For many voters, the official response to the Sewol Ferry tragedy of April 16, 2014 crystalized dissatisfaction with Park’s conservative administration. A total of 304 people — mostly high school students on a sightseeing trip — perished in Korea’s freezing southeastern waters due to the vessel’s severe overloading. Park went missing for several hours while the tragedy unfolded.
Relatives say those trapped inside the vessel, which listed for two and a half hours before sinking, could have been saved with clear, strong leadership. They also question why more than half of the 172 survivors were rescued by fishing boats and other commercial vessels, despite their arriving some 40 minutes after the coastguard. The boat then took three years to be brought to the surface, prompting accusations of an official coverup — an allegation the Park administration denied.
At a ceremony to mark the third anniversary of the disaster, which fell during the presidential campaign, four of the leading candidates laid flowers before photos of the victims.
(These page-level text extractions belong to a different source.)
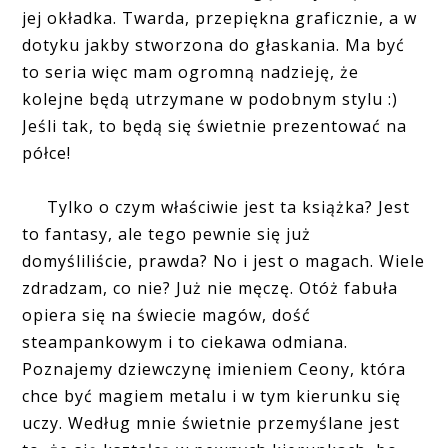
jej okładka. Twarda, przepiękna graficznie, a w
dotyku jakby stworzona do głaskania. Ma być
to seria więc mam ogromną nadzieję, że
kolejne będą utrzymane w podobnym stylu :)
Jeśli tak, to będą się świetnie prezentować na
półce!
Tylko o czym właściwie jest ta książka? Jest
to fantasy, ale tego pewnie się już
domyśliliście, prawda? No i jest o magach. Wiele
zdradzam, co nie? Już nie męczę. Otóż fabuła
opiera się na świecie magów, dość
steampankowym i to ciekawa odmiana.
Poznajemy dziewczynę imieniem Ceony, która
chce być magiem metalu i w tym kierunku się
uczy. Według mnie świetnie przemyślane jest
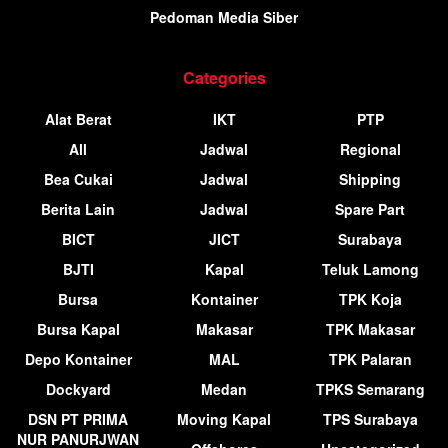
Pedoman Media Siber
Categories
Alat Berat
IKT
PTP
All
Jadwal
Regional
Bea Cukai
Jadwal
Shipping
Berita Lain
Jadwal
Spare Part
BICT
JICT
Surabaya
BJTI
Kapal
Teluk Lamong
Bursa
Kontainer
TPK Koja
Bursa Kapal
Makasar
TPK Makasar
Depo Kontainer
MAL
TPK Palaran
Dockyard
Medan
TPKS Semarang
DSN PT PRIMA
Moving Kapal
TPS Surabaya
NUR PANURJWAN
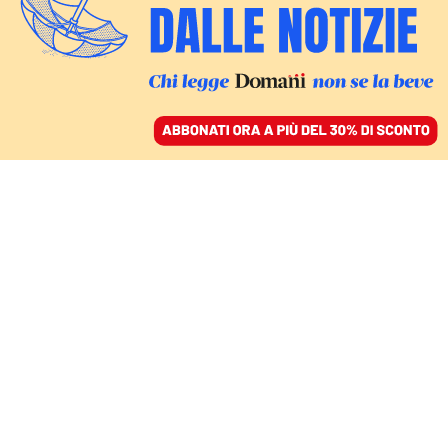
ACCEDI
SFOGLIA IL GIORNALE
/
ABBONATI
maurizio lupi
ITALIA
La disfida Calabresi-Majorino.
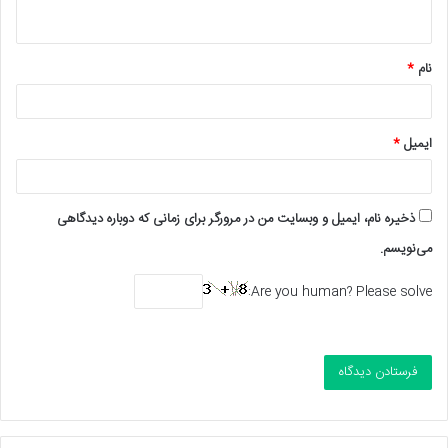
ه
*
نام
*
ایمیل
*
ذخیره نام، ایمیل و وبسایت من در مرورگر برای زمانی که دوباره دیدگاهی
می‌نویسم.
Are you human? Please solve:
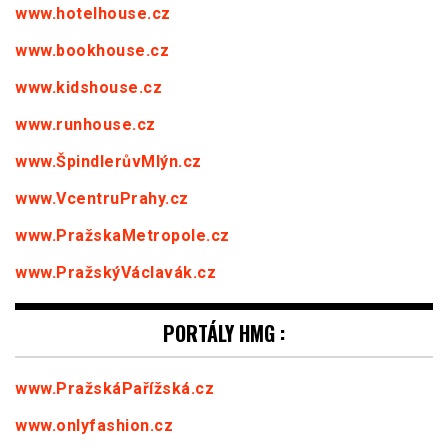
www.hotelhouse.cz
www.bookhouse.cz
www.kidshouse.cz
www.runhouse.cz
www.ŠpindlerůvMlýn.cz
www.VcentruPrahy.cz
www.PražskaMetropole.cz
www.PražskýVáclavák.cz
PORTÁLY HMG :
www.PražskáPařížská.cz
www.onlyfashion.cz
Before a gathering of bereaved relatives, a choir sung the words, “Murderers, murderers, we must build a knife to get to the truth.”
“Young people now don’t believe the government, and they don’t have any interest in politics,” says Kim Woo Rin, 21, a sociology student at Sogang University, who stopped to pay respect at a Sewol shrine in central Seoul on the third anniversary of the tragedy. While Park’s impeachment was ostensibly about corruption and collusion, says Delury, “I don’t think people outside of Korea understand how central the Sewol sinking was.”
Aides close to Moon say he feels that the Sewol tragedy would have been avoided if he hadn’t narrowly lost the 2012 presidential election to Park. He also says he never harbored political ambitions until former President Roh Moo-hyun asked him to join his administration. Roh committed suicide in 2009, a year after leaving office, following a corruption investigation that snared several aides and family members and crept ever nearer. Moon says Roh’s death shocked him into seeking election himself to continue his mentor’s legacy.
He now has that chance. Moon’s election also marks a swing away from a decade of conservative government to one favored by Korea’s younger liberals.
“The reason why [younger people] favor me as presidential candidate is because they share my future-oriented values and policy visions,” Moon told TIME. “And I share their suffering and challenges they face. And I have effective plans to solve the problems they have.”